In the following code, each x, y, and z are pointers to arrays containing the same byte sequence, but x and y point to arrays in modifiable global memory while z points to an array in read-only global memory.

char x_data[8] = {'S', 'y', 's', 't', 'e', 'm', 's', 0};
char y_data[8] = {83, 121, 115, 101, 109, 115, 0};
char *x = &x_data;
char *y = &y_data;
char *z = "Systems";

6 Operators

Arithmetic: +, -, *, /, %
Bitwise: >>, <<, |, &, ^, ~
Logical: &&, ||, !
Comparison: <, <=, ==, !=, >=, >
Address-of: &

if you use an array where a pointer is expected, a & is inserted automatically by the compiler.
Dereference: *, [], ->

a[i] and *(a+i) are synonyms, as are (*a). and a->
Member of: ., ->

(*a). and a-> are synonyms.
Assignment: =
Update: ++, --, and op= for all arithmetic and bitwise operators op

Prefix ++x can be marginally faster than postfix x++ in some situations; likewise for --x and x--.

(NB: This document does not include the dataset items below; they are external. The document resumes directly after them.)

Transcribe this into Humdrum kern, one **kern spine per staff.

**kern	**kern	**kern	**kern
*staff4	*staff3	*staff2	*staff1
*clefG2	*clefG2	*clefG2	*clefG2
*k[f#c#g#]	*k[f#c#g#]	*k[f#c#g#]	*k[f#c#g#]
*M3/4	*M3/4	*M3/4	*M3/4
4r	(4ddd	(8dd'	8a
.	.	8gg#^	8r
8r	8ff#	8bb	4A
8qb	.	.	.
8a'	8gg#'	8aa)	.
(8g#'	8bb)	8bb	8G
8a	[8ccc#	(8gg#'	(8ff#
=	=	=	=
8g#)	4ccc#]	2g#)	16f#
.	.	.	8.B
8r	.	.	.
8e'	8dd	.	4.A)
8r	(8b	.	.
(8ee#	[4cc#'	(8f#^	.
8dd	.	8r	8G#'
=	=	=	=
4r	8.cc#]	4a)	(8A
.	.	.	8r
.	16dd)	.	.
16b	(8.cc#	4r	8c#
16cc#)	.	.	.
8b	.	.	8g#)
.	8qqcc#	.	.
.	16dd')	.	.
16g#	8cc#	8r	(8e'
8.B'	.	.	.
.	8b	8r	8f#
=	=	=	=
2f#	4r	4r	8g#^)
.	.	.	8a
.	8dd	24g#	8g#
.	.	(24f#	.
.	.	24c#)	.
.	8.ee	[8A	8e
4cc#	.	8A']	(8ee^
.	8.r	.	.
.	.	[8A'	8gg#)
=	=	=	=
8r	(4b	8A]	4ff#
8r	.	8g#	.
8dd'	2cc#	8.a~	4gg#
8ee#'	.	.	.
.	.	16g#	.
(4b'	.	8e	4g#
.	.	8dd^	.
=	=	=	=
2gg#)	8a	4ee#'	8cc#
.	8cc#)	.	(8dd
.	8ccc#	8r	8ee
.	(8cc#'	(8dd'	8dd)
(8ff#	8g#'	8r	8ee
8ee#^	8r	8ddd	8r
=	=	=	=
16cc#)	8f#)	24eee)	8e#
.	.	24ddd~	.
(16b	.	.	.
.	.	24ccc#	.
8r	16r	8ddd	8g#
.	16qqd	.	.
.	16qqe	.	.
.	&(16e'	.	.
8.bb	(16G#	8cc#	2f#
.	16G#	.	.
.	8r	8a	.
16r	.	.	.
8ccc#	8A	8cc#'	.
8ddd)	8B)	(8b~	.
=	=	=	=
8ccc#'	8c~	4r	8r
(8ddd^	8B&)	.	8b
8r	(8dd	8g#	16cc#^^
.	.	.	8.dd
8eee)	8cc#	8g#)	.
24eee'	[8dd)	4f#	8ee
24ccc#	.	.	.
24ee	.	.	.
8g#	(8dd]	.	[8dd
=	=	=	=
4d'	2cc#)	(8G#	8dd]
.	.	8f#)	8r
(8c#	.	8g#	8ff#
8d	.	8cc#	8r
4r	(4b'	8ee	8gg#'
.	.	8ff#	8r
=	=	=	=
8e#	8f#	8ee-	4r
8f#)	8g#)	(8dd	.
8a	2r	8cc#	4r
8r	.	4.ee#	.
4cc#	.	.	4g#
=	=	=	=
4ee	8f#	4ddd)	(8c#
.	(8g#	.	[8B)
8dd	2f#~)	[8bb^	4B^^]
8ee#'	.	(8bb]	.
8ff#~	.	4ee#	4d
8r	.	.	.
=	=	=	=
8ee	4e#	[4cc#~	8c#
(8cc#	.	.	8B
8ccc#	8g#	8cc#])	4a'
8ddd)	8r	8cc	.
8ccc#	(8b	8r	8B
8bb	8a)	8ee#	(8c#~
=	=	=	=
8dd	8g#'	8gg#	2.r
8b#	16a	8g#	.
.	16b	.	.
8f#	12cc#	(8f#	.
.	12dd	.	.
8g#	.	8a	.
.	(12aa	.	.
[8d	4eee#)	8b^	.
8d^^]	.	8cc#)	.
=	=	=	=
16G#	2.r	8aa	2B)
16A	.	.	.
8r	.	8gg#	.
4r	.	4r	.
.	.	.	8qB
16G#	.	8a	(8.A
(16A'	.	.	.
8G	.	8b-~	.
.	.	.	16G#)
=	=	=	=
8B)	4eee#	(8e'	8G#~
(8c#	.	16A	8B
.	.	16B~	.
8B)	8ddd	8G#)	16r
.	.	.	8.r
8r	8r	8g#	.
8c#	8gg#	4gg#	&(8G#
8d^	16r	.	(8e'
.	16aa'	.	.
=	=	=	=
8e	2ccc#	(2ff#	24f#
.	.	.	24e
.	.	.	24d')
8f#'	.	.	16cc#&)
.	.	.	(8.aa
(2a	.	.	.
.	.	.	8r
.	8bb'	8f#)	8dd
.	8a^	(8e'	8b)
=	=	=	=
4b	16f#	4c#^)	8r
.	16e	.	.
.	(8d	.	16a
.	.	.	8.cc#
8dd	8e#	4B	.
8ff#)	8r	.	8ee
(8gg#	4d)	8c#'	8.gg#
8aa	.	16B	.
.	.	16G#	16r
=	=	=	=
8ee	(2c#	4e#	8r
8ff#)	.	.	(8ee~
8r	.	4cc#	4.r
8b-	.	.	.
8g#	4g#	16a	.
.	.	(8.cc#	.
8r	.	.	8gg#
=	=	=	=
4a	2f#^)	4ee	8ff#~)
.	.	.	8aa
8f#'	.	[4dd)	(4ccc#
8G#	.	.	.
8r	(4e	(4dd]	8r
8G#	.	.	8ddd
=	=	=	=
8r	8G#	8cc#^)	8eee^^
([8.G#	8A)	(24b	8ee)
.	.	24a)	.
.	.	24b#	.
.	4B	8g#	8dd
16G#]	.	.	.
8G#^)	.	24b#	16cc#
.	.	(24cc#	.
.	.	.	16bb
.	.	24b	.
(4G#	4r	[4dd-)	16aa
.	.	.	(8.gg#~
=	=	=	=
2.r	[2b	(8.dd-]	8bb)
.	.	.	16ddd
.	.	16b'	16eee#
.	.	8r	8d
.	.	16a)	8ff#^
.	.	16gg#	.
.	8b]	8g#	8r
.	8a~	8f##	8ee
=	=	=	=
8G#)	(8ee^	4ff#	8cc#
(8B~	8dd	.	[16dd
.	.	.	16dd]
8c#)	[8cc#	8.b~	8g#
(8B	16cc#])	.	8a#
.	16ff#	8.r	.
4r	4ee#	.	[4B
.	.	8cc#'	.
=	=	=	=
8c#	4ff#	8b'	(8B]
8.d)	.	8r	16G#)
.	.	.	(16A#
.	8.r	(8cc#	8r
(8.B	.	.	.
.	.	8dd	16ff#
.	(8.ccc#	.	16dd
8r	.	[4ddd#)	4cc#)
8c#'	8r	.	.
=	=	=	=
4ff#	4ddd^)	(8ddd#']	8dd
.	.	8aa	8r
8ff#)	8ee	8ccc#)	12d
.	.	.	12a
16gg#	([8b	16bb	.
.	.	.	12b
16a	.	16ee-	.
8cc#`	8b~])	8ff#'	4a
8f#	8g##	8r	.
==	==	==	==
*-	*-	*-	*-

x+=1 and ++x are synonyms, as are x-=1 and --x.
Cast: (type)

C inserts implicit casts in many places.
Selection: ?:

a?x:y evaluates to x if a is true, otherwise it evalautes to y.
Function call: ()
Type inspection: sizeof, alignof
Sequence: ,

x,y has the side effects of x (if any), then evaluate to y.